In 1988 we had moved to Austin and our niece Dona lived directly behind us, so guess who agreed to have the reunion.  She had 3 bedrooms and 2 bathrooms and so did we. We had a gate in the back yard fence so people could walk back and forth easily. Plus we also had a Motel 6 just across I-35 which worked out nicely. But that year I said it was time for the younger set, the nieces and nephews, to take over the hosting job. In 1991 we went to Hyde Park, NY, in 1994 Council Bluffs, IA, in 1997 Bergen, NY and in 2000, our daughter Karla hosted the reunion in Nashville, TN.  In 2003, our niece Dona hosted us at her lovely home on Inks Lake, TX (75 miles west of Austin.)  In  2006, Kissimmee FL, I missed  our reunion for my first time. Elmer had passed away only 5 months before and I just wasn’t up to going. In 2009 we went to Sacramento, CA. We had a fantastic time and as usual did a lot of sight-seeing.

This year, a nephew who lives in Little Falls, NJ, which is only 20 min. from NYC is hosting and I’m so excited to be going. I’m leaving from Austin Airport about noon on Sunday, July 1st and will stay until the 7th or 8th.  I’m really looking forward to getting together with everyone.  We try not to dwell on the ones we’ve lost because there are new little ones and new spouses every time you turn around.  As usual we’ll enjoy each other’s company and see some wonderful new sights.  I have no idea who will volunteer to host this awesome family reunion in 2015, but you can bet I’ll be going and having a “GRAPE” time.

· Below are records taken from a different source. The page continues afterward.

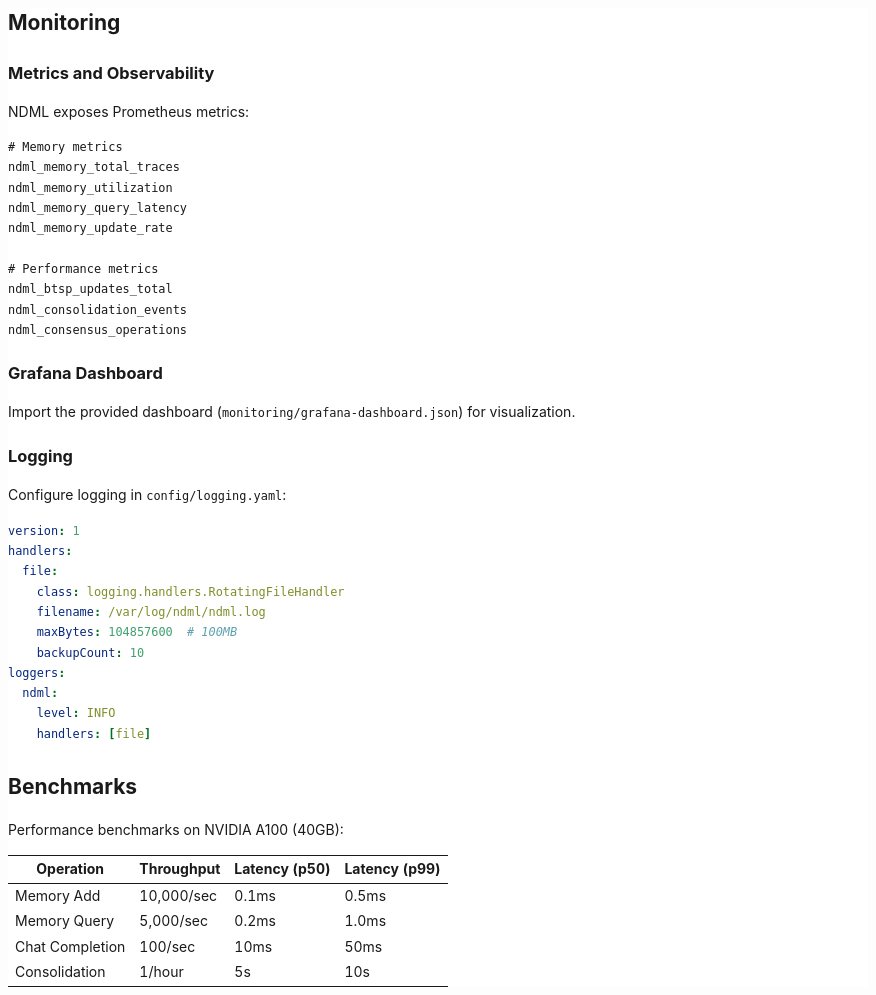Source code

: ## Monitoring

### Metrics and Observability

NDML exposes Prometheus metrics:

```
# Memory metrics
ndml_memory_total_traces
ndml_memory_utilization
ndml_memory_query_latency
ndml_memory_update_rate

# Performance metrics
ndml_btsp_updates_total
ndml_consolidation_events
ndml_consensus_operations
```

### Grafana Dashboard

Import the provided dashboard (`monitoring/grafana-dashboard.json`) for visualization.

### Logging

Configure logging in `config/logging.yaml`:

```yaml
version: 1
handlers:
  file:
    class: logging.handlers.RotatingFileHandler
    filename: /var/log/ndml/ndml.log
    maxBytes: 104857600  # 100MB
    backupCount: 10
loggers:
  ndml:
    level: INFO
    handlers: [file]
```

## Benchmarks

Performance benchmarks on NVIDIA A100 (40GB):

| Operation | Throughput | Latency (p50) | Latency (p99) |
|-----------|------------|---------------|---------------|
| Memory Add | 10,000/sec | 0.1ms | 0.5ms |
| Memory Query | 5,000/sec | 0.2ms | 1.0ms |
| Chat Completion | 100/sec | 10ms | 50ms |
| Consolidation | 1/hour | 5s | 10s |
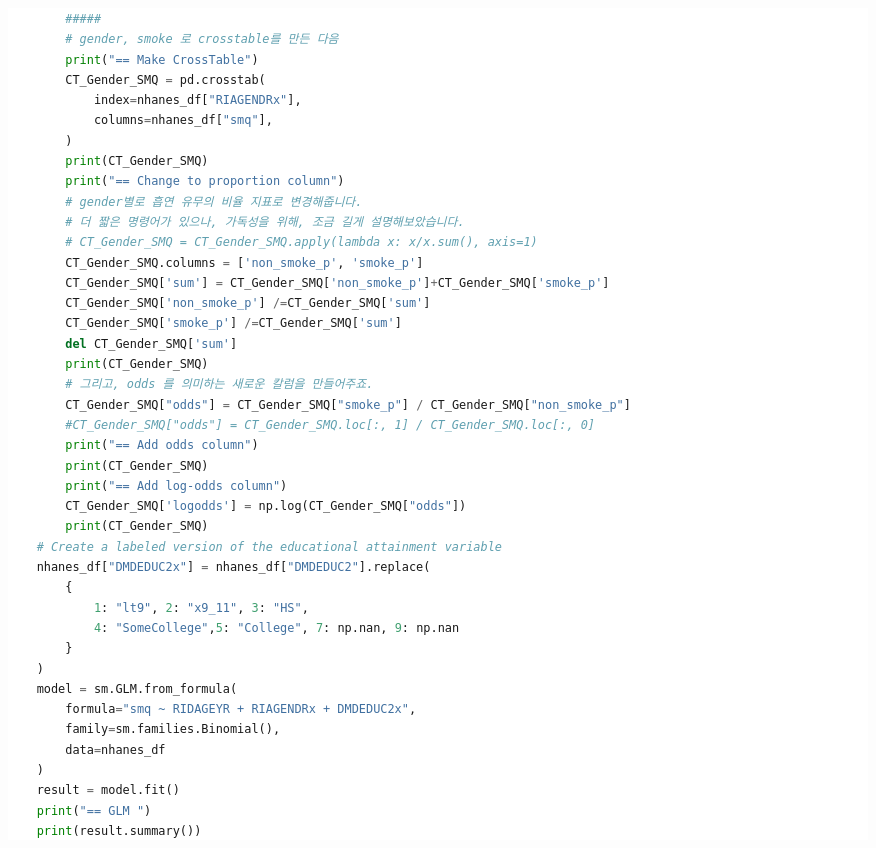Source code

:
 ```python
        ##### 
        # gender, smoke 로 crosstable를 만든 다음 
        print("== Make CrossTable")
        CT_Gender_SMQ = pd.crosstab(
            index=nhanes_df["RIAGENDRx"], 
            columns=nhanes_df["smq"], 
        )
        print(CT_Gender_SMQ)
        print("== Change to proportion column")
        # gender별로 흡연 유무의 비율 지표로 변경해줍니다.
        # 더 짧은 명령어가 있으나, 가독성을 위해, 조금 길게 설명해보았습니다.
        # CT_Gender_SMQ = CT_Gender_SMQ.apply(lambda x: x/x.sum(), axis=1)
        CT_Gender_SMQ.columns = ['non_smoke_p', 'smoke_p']
        CT_Gender_SMQ['sum'] = CT_Gender_SMQ['non_smoke_p']+CT_Gender_SMQ['smoke_p']
        CT_Gender_SMQ['non_smoke_p'] /=CT_Gender_SMQ['sum']
        CT_Gender_SMQ['smoke_p'] /=CT_Gender_SMQ['sum']
        del CT_Gender_SMQ['sum']
        print(CT_Gender_SMQ)
        # 그리고, odds 를 의미하는 새로운 칼럼을 만들어주죠. 
        CT_Gender_SMQ["odds"] = CT_Gender_SMQ["smoke_p"] / CT_Gender_SMQ["non_smoke_p"]
        #CT_Gender_SMQ["odds"] = CT_Gender_SMQ.loc[:, 1] / CT_Gender_SMQ.loc[:, 0]
        print("== Add odds column")
        print(CT_Gender_SMQ)
        print("== Add log-odds column")
        CT_Gender_SMQ['logodds'] = np.log(CT_Gender_SMQ["odds"])
        print(CT_Gender_SMQ)
    # Create a labeled version of the educational attainment variable
    nhanes_df["DMDEDUC2x"] = nhanes_df["DMDEDUC2"].replace(
        {
            1: "lt9", 2: "x9_11", 3: "HS", 
            4: "SomeCollege",5: "College", 7: np.nan, 9: np.nan
        }
    )
    model = sm.GLM.from_formula(
        formula="smq ~ RIDAGEYR + RIAGENDRx + DMDEDUC2x", 
        family=sm.families.Binomial(), 
        data=nhanes_df
    )
    result = model.fit()
    print("== GLM ")
    print(result.summary())

```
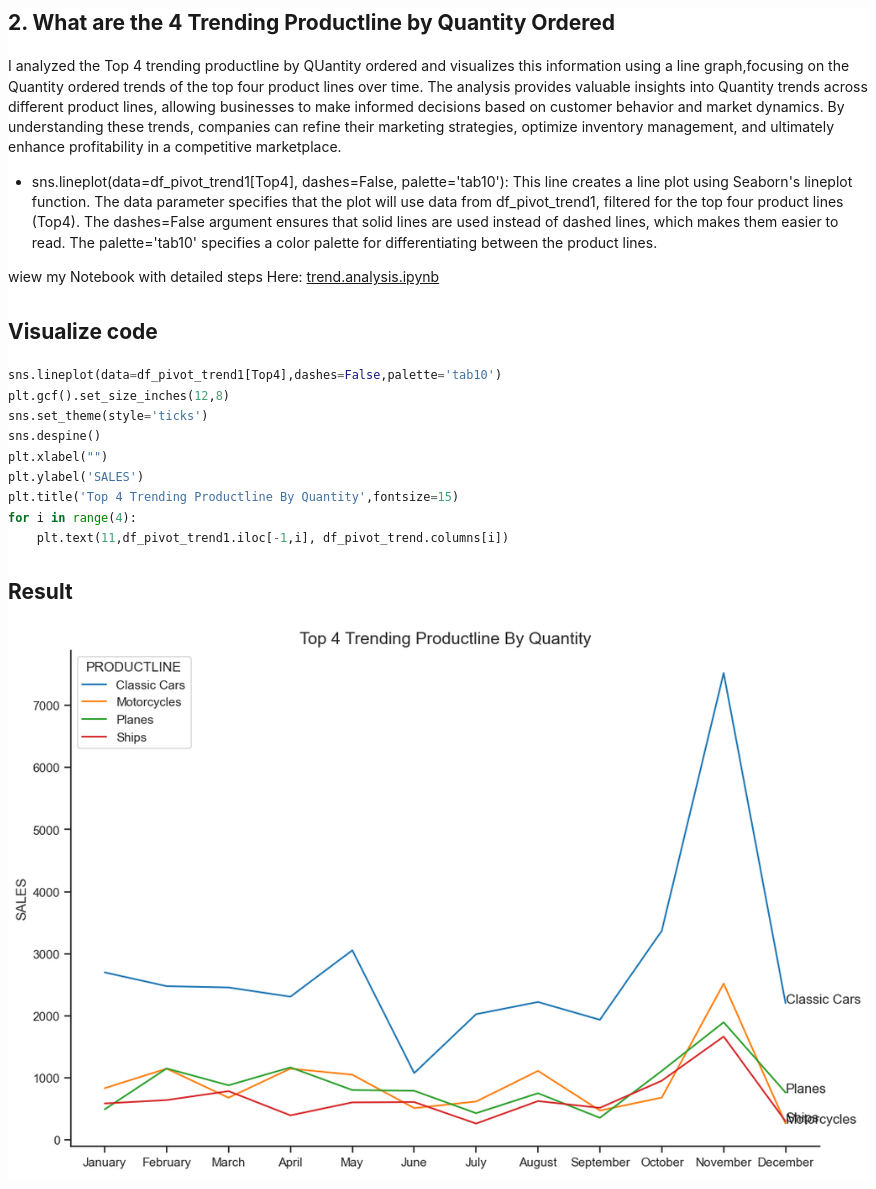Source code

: ## 2. What are the 4 Trending Productline by Quantity Ordered
I analyzed the Top 4 trending productline by QUantity ordered and visualizes this information using a line graph,focusing on the Quantity ordered trends of the top four product lines over time.
The analysis provides valuable insights into Quantity  trends across different product lines, allowing businesses to make informed decisions based on customer behavior and market dynamics. By understanding these trends, companies can refine their marketing strategies, optimize inventory management, and ultimately enhance profitability in a competitive marketplace.
- sns.lineplot(data=df_pivot_trend1[Top4], dashes=False, palette='tab10'): This line creates a line plot using Seaborn's lineplot function. The data parameter specifies that the plot will use data from df_pivot_trend1, filtered for the top four product lines (Top4). The dashes=False argument ensures that solid lines are used instead of dashed lines, which makes them easier to read. The palette='tab10' specifies a color palette for differentiating between the product lines.

wiew my Notebook with detailed steps Here:
[trend.analysis.ipynb](trend.analysis.ipynb)

## Visualize code
```python 
sns.lineplot(data=df_pivot_trend1[Top4],dashes=False,palette='tab10')
plt.gcf().set_size_inches(12,8)
sns.set_theme(style='ticks')
sns.despine()
plt.xlabel("")
plt.ylabel('SALES')
plt.title('Top 4 Trending Productline By Quantity',fontsize=15)
for i in range(4):
    plt.text(11,df_pivot_trend1.iloc[-1,i], df_pivot_trend.columns[i])

``` 

## Result
![Trend_top_productline_quantity.png](Trend_top_productline_quantity.png)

Sorry, I didn’t talk about writing this time, but I’ve been recovering from a ear and sinus infection and with this upcoming super family reunion constantly on my mind, it just naturally was the only thing I could think of to write about.  In case anyone is wondering, Knut Grape,  the patriarch of this family (1871-1953) was 100% Swede. In Sweden they have an umlaut over the E but since we don’t use those marks in the USA we’re happy to just say our name is Grape. Elmer and I made two trips to Sweden and met a number of distant cousins. We now have some who come to our reunions and that is way cool.